What you are asked to do: Each line from the start of the entries through the line that contains "options, and any" should be output exactly, please.

◇ ◇ ◇

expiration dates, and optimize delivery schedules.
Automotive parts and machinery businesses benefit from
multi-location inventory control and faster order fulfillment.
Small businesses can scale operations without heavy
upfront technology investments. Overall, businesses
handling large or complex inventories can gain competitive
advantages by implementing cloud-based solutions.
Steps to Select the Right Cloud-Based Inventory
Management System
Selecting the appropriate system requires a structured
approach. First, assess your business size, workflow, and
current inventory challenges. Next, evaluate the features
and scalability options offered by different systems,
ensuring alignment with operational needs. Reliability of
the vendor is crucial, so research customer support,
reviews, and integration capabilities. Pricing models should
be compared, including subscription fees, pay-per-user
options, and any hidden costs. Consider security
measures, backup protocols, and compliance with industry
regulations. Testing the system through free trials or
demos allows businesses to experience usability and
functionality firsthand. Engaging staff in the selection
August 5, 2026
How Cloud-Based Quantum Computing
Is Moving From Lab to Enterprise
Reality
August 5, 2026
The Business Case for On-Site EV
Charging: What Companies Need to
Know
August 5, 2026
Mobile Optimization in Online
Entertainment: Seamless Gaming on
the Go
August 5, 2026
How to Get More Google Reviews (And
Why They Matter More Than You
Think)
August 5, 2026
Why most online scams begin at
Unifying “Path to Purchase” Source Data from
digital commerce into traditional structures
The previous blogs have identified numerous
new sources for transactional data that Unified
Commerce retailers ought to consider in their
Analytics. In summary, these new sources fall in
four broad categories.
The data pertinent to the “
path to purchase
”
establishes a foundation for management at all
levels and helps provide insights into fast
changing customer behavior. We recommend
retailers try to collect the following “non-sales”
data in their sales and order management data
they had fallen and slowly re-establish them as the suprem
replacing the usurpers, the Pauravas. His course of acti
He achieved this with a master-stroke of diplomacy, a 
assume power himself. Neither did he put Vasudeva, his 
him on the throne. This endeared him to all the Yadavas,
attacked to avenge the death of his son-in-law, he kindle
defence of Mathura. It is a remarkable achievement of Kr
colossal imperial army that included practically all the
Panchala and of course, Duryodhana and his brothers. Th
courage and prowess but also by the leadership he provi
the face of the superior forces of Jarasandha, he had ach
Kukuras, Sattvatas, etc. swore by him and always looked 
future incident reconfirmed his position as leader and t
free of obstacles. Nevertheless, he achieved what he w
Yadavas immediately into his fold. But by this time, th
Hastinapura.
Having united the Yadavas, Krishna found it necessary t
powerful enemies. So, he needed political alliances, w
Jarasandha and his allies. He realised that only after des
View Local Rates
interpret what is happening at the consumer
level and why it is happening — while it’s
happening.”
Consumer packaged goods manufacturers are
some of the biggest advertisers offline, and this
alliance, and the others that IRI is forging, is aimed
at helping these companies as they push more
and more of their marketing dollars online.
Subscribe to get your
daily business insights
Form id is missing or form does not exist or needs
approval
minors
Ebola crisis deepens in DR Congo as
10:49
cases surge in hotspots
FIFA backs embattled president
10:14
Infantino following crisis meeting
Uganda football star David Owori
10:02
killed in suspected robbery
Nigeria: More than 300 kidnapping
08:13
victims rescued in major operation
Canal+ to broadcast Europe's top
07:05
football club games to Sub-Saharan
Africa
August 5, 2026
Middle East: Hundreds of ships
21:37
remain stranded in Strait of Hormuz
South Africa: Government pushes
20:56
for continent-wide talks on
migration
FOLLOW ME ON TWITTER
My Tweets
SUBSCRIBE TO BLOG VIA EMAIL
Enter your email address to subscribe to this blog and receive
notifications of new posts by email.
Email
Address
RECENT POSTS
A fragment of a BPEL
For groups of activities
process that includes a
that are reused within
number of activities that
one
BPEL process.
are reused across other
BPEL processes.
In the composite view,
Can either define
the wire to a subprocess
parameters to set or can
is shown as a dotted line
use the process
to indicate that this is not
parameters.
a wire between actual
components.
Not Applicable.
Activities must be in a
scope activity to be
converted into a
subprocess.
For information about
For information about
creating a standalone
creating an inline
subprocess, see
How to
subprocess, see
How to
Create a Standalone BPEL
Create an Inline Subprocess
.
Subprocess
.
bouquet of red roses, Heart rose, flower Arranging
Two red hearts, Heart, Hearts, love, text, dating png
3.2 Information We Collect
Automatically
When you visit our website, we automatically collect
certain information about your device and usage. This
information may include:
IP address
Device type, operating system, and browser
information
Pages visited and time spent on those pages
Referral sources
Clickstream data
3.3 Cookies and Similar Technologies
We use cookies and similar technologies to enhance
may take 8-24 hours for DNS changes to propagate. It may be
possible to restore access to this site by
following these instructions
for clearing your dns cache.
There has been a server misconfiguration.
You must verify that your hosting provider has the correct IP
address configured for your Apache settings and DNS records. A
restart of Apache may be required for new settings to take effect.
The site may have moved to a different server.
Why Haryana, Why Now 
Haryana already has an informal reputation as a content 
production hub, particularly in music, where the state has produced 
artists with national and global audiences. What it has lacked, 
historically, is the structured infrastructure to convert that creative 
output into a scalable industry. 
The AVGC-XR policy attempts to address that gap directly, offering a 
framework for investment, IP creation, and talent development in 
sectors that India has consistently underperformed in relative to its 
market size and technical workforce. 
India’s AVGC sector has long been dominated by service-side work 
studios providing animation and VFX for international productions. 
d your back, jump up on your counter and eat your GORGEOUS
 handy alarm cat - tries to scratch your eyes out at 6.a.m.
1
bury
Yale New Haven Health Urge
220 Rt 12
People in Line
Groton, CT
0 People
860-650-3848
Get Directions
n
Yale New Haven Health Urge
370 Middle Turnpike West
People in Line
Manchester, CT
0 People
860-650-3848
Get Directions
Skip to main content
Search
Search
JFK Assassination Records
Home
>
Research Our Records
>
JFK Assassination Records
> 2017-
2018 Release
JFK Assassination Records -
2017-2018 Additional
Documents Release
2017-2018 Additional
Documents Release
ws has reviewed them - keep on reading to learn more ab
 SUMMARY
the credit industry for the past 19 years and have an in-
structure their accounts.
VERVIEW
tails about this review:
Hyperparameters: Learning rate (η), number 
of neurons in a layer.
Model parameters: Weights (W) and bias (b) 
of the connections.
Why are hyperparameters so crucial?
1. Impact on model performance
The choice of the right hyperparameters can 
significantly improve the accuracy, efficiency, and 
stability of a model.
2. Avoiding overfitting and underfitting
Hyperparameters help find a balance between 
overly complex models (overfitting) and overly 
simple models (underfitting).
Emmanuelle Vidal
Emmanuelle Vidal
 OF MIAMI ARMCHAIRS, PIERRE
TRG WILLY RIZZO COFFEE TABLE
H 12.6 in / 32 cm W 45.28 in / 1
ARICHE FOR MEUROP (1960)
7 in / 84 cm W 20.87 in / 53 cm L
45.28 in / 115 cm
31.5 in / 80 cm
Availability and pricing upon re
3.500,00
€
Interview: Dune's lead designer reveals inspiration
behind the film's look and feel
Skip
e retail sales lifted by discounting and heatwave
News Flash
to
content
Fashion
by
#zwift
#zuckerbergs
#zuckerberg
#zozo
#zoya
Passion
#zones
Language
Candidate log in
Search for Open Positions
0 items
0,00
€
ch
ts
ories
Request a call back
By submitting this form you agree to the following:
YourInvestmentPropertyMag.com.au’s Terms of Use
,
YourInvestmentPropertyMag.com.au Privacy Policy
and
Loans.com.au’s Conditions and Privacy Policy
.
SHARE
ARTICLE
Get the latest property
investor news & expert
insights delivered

◇ ◇ ◇

Answer to the exercise:
expiration dates, and optimize delivery schedules.
Automotive parts and machinery businesses benefit from
multi-location inventory control and faster order fulfillment.
Small businesses can scale operations without heavy
upfront technology investments. Overall, businesses
handling large or complex inventories can gain competitive
advantages by implementing cloud-based solutions.
Steps to Select the Right Cloud-Based Inventory
Management System
Selecting the appropriate system requires a structured
approach. First, assess your business size, workflow, and
current inventory challenges. Next, evaluate the features
and scalability options offered by different systems,
ensuring alignment with operational needs. Reliability of
the vendor is crucial, so research customer support,
reviews, and integration capabilities. Pricing models should
be compared, including subscription fees, pay-per-user
options, and any hidden costs. Consider security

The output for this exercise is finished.